A Canadian coach and six former NHL players are among the 43 people confirmed dead after the jet chartered by a top Russian hockey team crashed shortly after takeoff on Wednesday.

Counting the toll on the Lokomotiv Yaroslavl team, the International Hockey Federation said 27 of the team's players were killed in the crash, along with seven club officials and two coaches including Canadian Brad McCrimmon.

Two others were critically injured when the Yak-42 passenger jet slammed into a riverbank just moments after taking off from the city of Yaroslav, 240 kilometres northeast of Moscow.

The weather was sunny and clear as the plane took off, but Russian media reports that the airliner struggled to gain altitude before crashing into a signal tower.

Irina Prakhova, a local resident, said she watched the plane fall from the sky and then heard a loud bang.

"It was wobbling in flight, it was clear that something was wrong," she said.

The cause of the crash remains unclear, but Russian news agencies cite local officials saying technical problems may have been a factor in the crash of the 18-year-old jet owned and operated by the Moscow-based charter airline Yak Service.

In 2009, the European Aviation Safety Agency ranked Yak Service as the least safe of 35 Russian air carriers flying to Europe, according to The Moscow Times.

The Yak-42 is a Soviet-built, three-engine, mid-range passenger jet that has been in service since 1980. The Associated Press estimates that 100 remain in service with Russian airlines.

In recent years, Russia and other former Soviet republics have recorded some of the worst air traffic safety records in the world. Experts attribute the trend to aging aircraft, poor government regulations, weak pilot training and cost-cutting by local air carriers.

Prior to this latest crash, Russian President Dmitry Medvedev had announced plans to take aging Soviet-built planes out of service starting next year.

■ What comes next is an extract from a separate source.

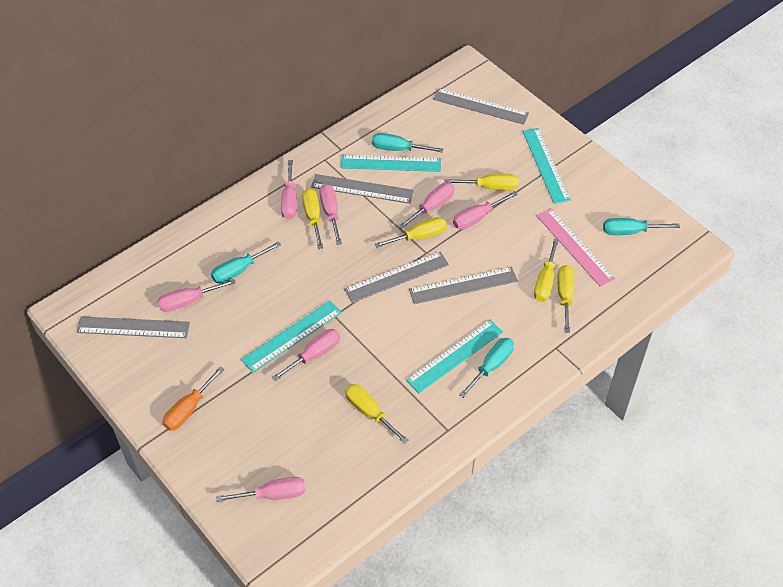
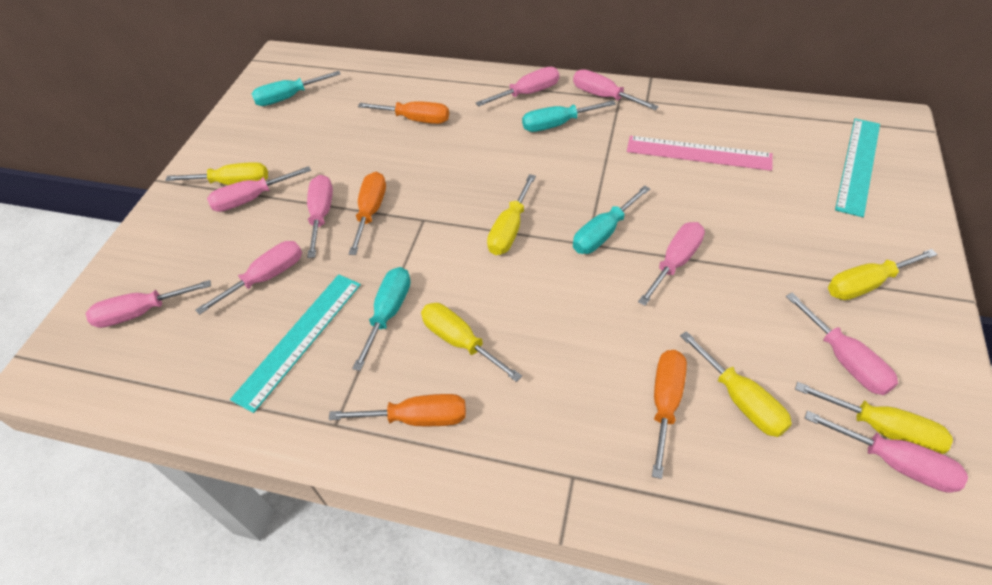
grey ruler: [77,316,190,338] [311,174,414,204] [344,252,449,303] [409,267,518,304] [433,88,529,125] = 5 -> none = 0
orange screwdriver: [163,366,224,431] = 1 -> [329,394,466,426] [349,172,386,255] [358,101,449,124] [652,350,687,479] = 4
pink screwdriver: [157,279,236,312] [216,477,305,502] [272,329,340,381] [281,160,297,219] [320,184,342,245] [398,183,454,229] [453,191,517,229] = 7 -> [86,280,211,328] [195,241,302,315] [207,166,311,212] [307,175,333,258] [476,67,559,106] [573,69,659,110] [638,222,705,306] [786,292,898,395] [804,411,968,493] = 9
turquoise ruler: [241,301,342,373] [341,155,441,172] [406,320,503,393] [523,128,571,204] = 4 -> [230,274,361,413] [835,118,880,217] = 2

In the meantime, Prime Minister Vladimir Putin has sent his transport minister to the site of the crash.

Team devastated

The jet was carrying members of the Lokomotiv ice hockey team to the Belarusian capital of Minsk for the opening game of the Kontinental Hockey League season.

The KHL is a league that includes players from several countries including Russia, Belarus, Kazakhstan, Latvia and Slovakia.

Lokomotiv Yaroslavl is considered a top KHL team, having ranked third in league's fourth season last year. Among the international international stars on its roster are Sweden's Stefan Liv and Czech Republic's Jan Marek. A Czech embassy said Marek was killed in the crash, along with fellow Czech players Josef Vasicek and Karel Rachunek.

Others confirmed dead include Latvian defenceman Karlis Skrastins, Belarusian defenceman Ruslan Salehi and Slovakian national team captain Pavol Demitra, who had played for the St. Louis Blues and the Vancouver Canucks.

McCrimmon, 52, was a native of Saskatchewan. He played for six NHL teams in his career and most recently served as an assistant coach with the Detroit Red Wings. He took the coaching job with the Lokomotiv Yaroslavl in May.

Russian player Alexander Galimov and a crewmember both survived the crash, although a medical official reported their condition as "very grave."

By evening, thousands of fans were gathered outside Lokomotiv's arena in Yaroslavl waving team colours in honour of the dead.

"We will do our best to ensure that hockey in Yaroslavl does not die, and that it continues to live for the people that were on that plane," Russian Ice Hockey Federation president Vladislav Tretyak said.